C’est dans cette logique que ces amazones ont mis sur pied une campagne remarquée, « Osez le clito ! », pour promouvoir le clitoris, cet organe « trop souvent oublié, dénigré, voire mutilé ». Au départ, on croit à une bonne action, à une croisade contre l’excision, et l’on se réjouit presque que cette gauche « United colors » se départisse un temps de son relativisme culturel. D’ailleurs, OLF se réclame de Pierre Foldès, un chirurgien qui a mis au point des techniques de réparation des organes sexuels mutilés.

Mais on découvre bien vite la supercherie. En particulier lorsque l’on aperçoit, aux quatre coins des grandes villes, des affiches criardes représentant un immense clitoris vermillon, se proclamant « instigateur de plaisirs ». Voici donc le pot aux roses : une campagne « coup de poing » en faveur du plaisir solitaire et de la jouissance de soi, conforme à l’air du temps où le désir ouvre des droits, en particulier celui de tout exhiber.

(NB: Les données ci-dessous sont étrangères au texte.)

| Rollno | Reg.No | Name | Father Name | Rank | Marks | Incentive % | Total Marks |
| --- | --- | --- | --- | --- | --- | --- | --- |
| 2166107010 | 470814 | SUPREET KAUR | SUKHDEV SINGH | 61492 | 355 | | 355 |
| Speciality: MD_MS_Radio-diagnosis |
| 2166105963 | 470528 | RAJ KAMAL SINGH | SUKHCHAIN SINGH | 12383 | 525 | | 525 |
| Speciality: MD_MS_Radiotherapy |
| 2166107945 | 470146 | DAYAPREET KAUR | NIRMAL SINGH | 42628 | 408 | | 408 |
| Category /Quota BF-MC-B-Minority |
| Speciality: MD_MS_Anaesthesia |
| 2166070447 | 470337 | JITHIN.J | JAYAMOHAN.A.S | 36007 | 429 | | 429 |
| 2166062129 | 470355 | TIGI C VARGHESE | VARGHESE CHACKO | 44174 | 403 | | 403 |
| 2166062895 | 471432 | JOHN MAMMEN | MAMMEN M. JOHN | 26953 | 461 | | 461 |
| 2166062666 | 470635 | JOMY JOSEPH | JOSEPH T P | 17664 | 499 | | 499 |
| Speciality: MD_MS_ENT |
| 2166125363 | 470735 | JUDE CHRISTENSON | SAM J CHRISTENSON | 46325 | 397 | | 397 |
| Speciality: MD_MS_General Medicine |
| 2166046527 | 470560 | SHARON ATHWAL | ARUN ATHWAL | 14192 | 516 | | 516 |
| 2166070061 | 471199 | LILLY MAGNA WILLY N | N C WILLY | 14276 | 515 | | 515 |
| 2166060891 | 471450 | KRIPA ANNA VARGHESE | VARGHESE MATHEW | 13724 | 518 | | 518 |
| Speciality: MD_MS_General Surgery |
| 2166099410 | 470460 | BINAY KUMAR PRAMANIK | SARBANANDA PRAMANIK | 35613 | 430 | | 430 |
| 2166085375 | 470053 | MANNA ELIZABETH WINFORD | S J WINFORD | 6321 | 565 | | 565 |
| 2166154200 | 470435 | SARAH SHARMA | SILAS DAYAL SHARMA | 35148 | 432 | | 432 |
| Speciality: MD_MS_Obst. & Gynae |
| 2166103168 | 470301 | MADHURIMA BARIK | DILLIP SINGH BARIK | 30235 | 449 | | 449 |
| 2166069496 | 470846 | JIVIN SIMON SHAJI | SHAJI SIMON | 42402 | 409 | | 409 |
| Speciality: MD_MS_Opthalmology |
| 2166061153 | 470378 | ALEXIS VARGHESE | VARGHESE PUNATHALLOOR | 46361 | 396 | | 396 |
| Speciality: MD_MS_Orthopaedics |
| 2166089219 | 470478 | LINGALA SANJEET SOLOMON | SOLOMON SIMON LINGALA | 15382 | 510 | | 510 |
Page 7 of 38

Pour le coup, de la laideur combative de leurs outils de propagande à leurs déclarations de guerre, c’est surtout leur hargne que les féministes autoproclamées d’OLF nous donnent à voir. « On oublie que [le clitoris] a 10 000 terminaisons nerveuses… Bien plus que le pénis ! C’est un organe qui ne sert qu’au plaisir et n’a aucun équivalent », explique l’une des porte-parole. Puisqu’on vous dit que « c’est moi qui ai la plus grosse »[2. Lucie Sabau, « Le clito, clé de voûte d’un changement de mentalité », Libération, 26 juin 2011].

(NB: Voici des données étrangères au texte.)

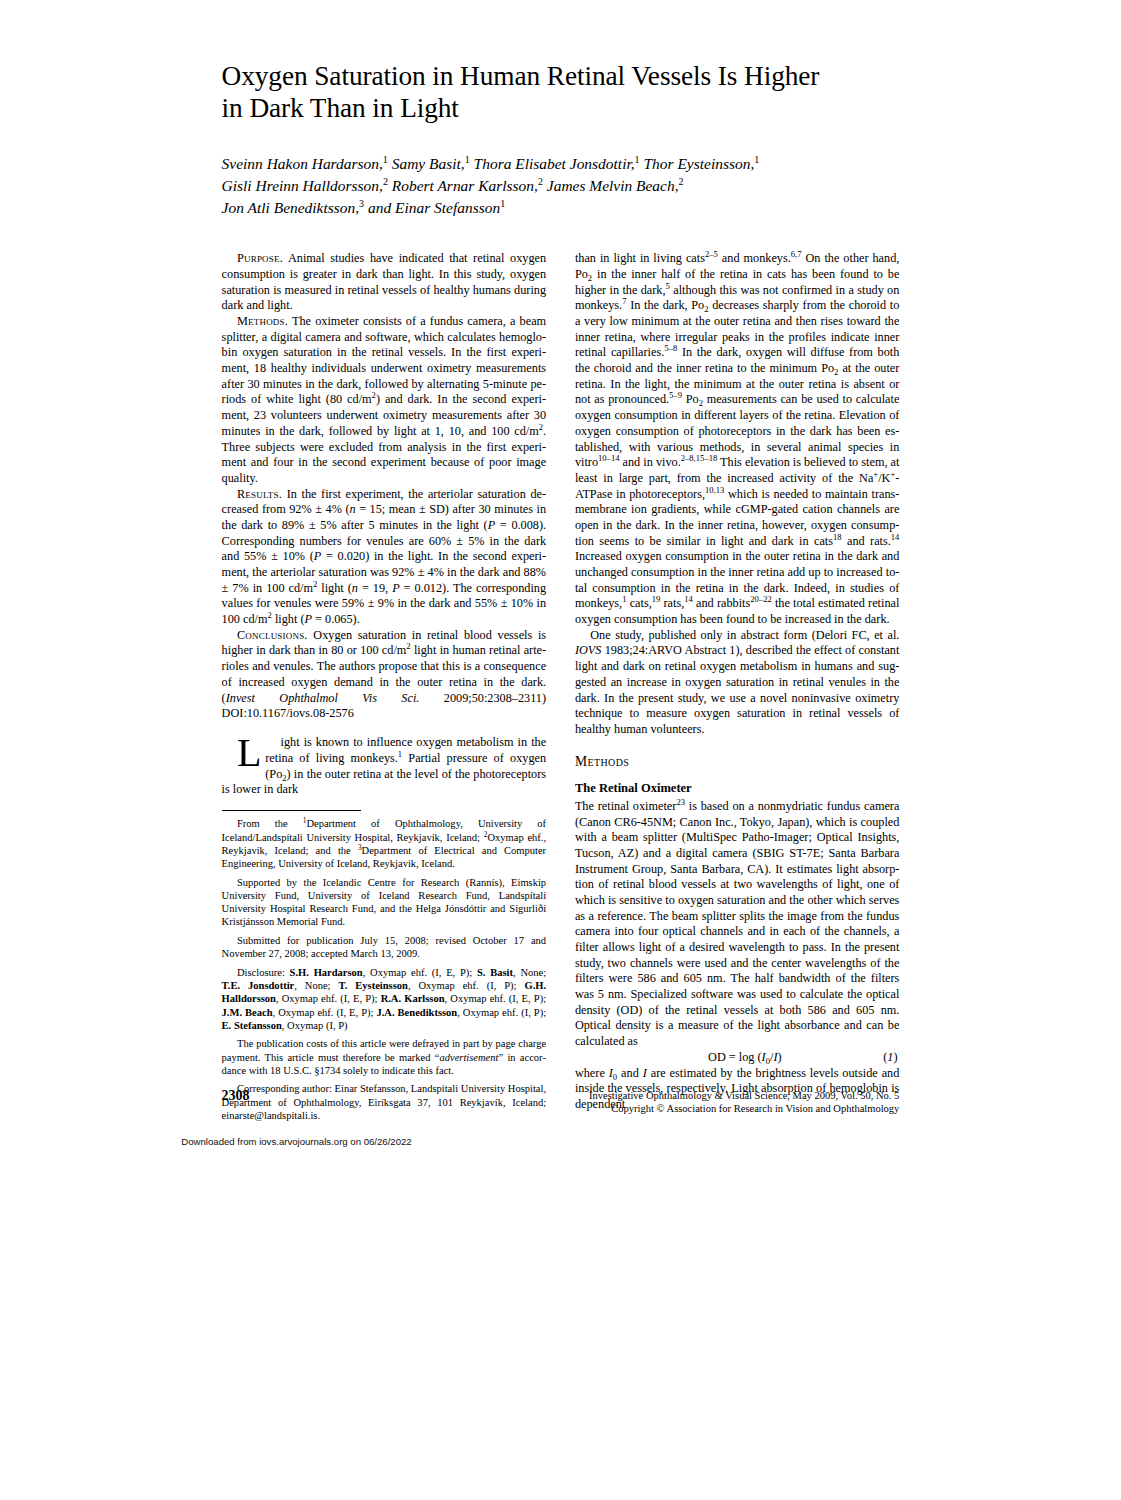Oxygen Saturation in Human Retinal Vessels Is Higher
in Dark Than in Light
Sveinn Hakon Hardarson,1 Samy Basit,1 Thora Elisabet Jonsdottir,1 Thor Eysteinsson,1
Gisli Hreinn Halldorsson,2 Robert Arnar Karlsson,2 James Melvin Beach,2
Jon Atli Benediktsson,3 and Einar Stefansson1
Purpose. Animal studies have indicated that retinal oxygen consumption is greater in dark than light. In this study, oxygen saturation is measured in retinal vessels of healthy humans during dark and light.
Methods. The oximeter consists of a fundus camera, a beam splitter, a digital camera and software, which calculates hemoglobin oxygen saturation in the retinal vessels. In the first experiment, 18 healthy individuals underwent oximetry measurements after 30 minutes in the dark, followed by alternating 5-minute periods of white light (80 cd/m2) and dark. In the second experiment, 23 volunteers underwent oximetry measurements after 30 minutes in the dark, followed by light at 1, 10, and 100 cd/m2. Three subjects were excluded from analysis in the first experiment and four in the second experiment because of poor image quality.
Results. In the first experiment, the arteriolar saturation decreased from 92% ± 4% (n = 15; mean ± SD) after 30 minutes in the dark to 89% ± 5% after 5 minutes in the light (P = 0.008). Corresponding numbers for venules are 60% ± 5% in the dark and 55% ± 10% (P = 0.020) in the light. In the second experiment, the arteriolar saturation was 92% ± 4% in the dark and 88% ± 7% in 100 cd/m2 light (n = 19, P = 0.012). The corresponding values for venules were 59% ± 9% in the dark and 55% ± 10% in 100 cd/m2 light (P = 0.065).
Conclusions. Oxygen saturation in retinal blood vessels is higher in dark than in 80 or 100 cd/m2 light in human retinal arterioles and venules. The authors propose that this is a consequence of increased oxygen demand in the outer retina in the dark. (Invest Ophthalmol Vis Sci. 2009;50:2308–2311) DOI:10.1167/iovs.08-2576
Light is known to influence oxygen metabolism in the retina of living monkeys.1 Partial pressure of oxygen (Po2) in the outer retina at the level of the photoreceptors is lower in dark
From the 1Department of Ophthalmology, University of Iceland/Landspítali University Hospital, Reykjavik, Iceland; 2Oxymap ehf., Reykjavik, Iceland; and the 3Department of Electrical and Computer Engineering, University of Iceland, Reykjavik, Iceland.
Supported by the Icelandic Centre for Research (Rannís), Eimskip University Fund, University of Iceland Research Fund, Landspítali University Hospital Research Fund, and the Helga Jónsdóttir and Sigurliði Kristjánsson Memorial Fund.
Submitted for publication July 15, 2008; revised October 17 and November 27, 2008; accepted March 13, 2009.
Disclosure: S.H. Hardarson, Oxymap ehf. (I, E, P); S. Basit, None; T.E. Jonsdottir, None; T. Eysteinsson, Oxymap ehf. (I, P); G.H. Halldorsson, Oxymap ehf. (I, E, P); R.A. Karlsson, Oxymap ehf. (I, E, P); J.M. Beach, Oxymap ehf. (I, E, P); J.A. Benediktsson, Oxymap ehf. (I, P); E. Stefansson, Oxymap (I, P)
The publication costs of this article were defrayed in part by page charge payment. This article must therefore be marked “advertisement” in accordance with 18 U.S.C. §1734 solely to indicate this fact.
Corresponding author: Einar Stefansson, Landspitali University Hospital, Department of Ophthalmology, Eiríksgata 37, 101 Reykjavík, Iceland; einarste@landspitali.is.
than in light in living cats2–5 and monkeys.6,7 On the other hand, Po2 in the inner half of the retina in cats has been found to be higher in the dark,5 although this was not confirmed in a study on monkeys.7 In the dark, Po2 decreases sharply from the choroid to a very low minimum at the outer retina and then rises toward the inner retina, where irregular peaks in the profiles indicate inner retinal capillaries.5–8 In the dark, oxygen will diffuse from both the choroid and the inner retina to the minimum Po2 at the outer retina. In the light, the minimum at the outer retina is absent or not as pronounced.5–9 Po2 measurements can be used to calculate oxygen consumption in different layers of the retina. Elevation of oxygen consumption of photoreceptors in the dark has been established, with various methods, in several animal species in vitro10–14 and in vivo.2–8,15–18 This elevation is believed to stem, at least in large part, from the increased activity of the Na+/K+-ATPase in photoreceptors,10,13 which is needed to maintain transmembrane ion gradients, while cGMP-gated cation channels are open in the dark. In the inner retina, however, oxygen consumption seems to be similar in light and dark in cats18 and rats.14 Increased oxygen consumption in the outer retina in the dark and unchanged consumption in the inner retina add up to increased total consumption in the retina in the dark. Indeed, in studies of monkeys,1 cats,19 rats,14 and rabbits20–22 the total estimated retinal oxygen consumption has been found to be increased in the dark.
One study, published only in abstract form (Delori FC, et al. IOVS 1983;24:ARVO Abstract 1), described the effect of constant light and dark on retinal oxygen metabolism in humans and suggested an increase in oxygen saturation in retinal venules in the dark. In the present study, we use a novel noninvasive oximetry technique to measure oxygen saturation in retinal vessels of healthy human volunteers.
Methods
The Retinal Oximeter
The retinal oximeter23 is based on a nonmydriatic fundus camera (Canon CR6-45NM; Canon Inc., Tokyo, Japan), which is coupled with a beam splitter (MultiSpec Patho-Imager; Optical Insights, Tucson, AZ) and a digital camera (SBIG ST-7E; Santa Barbara Instrument Group, Santa Barbara, CA). It estimates light absorption of retinal blood vessels at two wavelengths of light, one of which is sensitive to oxygen saturation and the other which serves as a reference. The beam splitter splits the image from the fundus camera into four optical channels and in each of the channels, a filter allows light of a desired wavelength to pass. In the present study, two channels were used and the center wavelengths of the filters were 586 and 605 nm. The half bandwidth of the filters was 5 nm. Specialized software was used to calculate the optical density (OD) of the retinal vessels at both 586 and 605 nm. Optical density is a measure of the light absorbance and can be calculated as
OD = log (I0/I)(1)
where I0 and I are estimated by the brightness levels outside and inside the vessels, respectively. Light absorption of hemoglobin is dependent
2308
Investigative Ophthalmology & Visual Science, May 2009, Vol. 50, No. 5
Copyright © Association for Research in Vision and Ophthalmology
Downloaded from iovs.arvojournals.org on 06/26/2022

La famille, lieu de tous les dangers

Nos combattantes n’hésitent pas à monter au front lorsque qu’un imprudent ose rappeler que la protection de la vie privée constitue l’un des fondements de notre civilisation. Défendre la sphère intime, c’est non seulement perpétuer le statut de femme-bonniche mais aussi soutenir le viol conjugal. Qu’on se le dise : la famille, cette sphère privée matérialisée, constitue donc le lieu le plus dangereux qui soit pour Madame et sa progéniture. Cette vie familiale, OLF souhaite donc la régenter, voire la normaliser.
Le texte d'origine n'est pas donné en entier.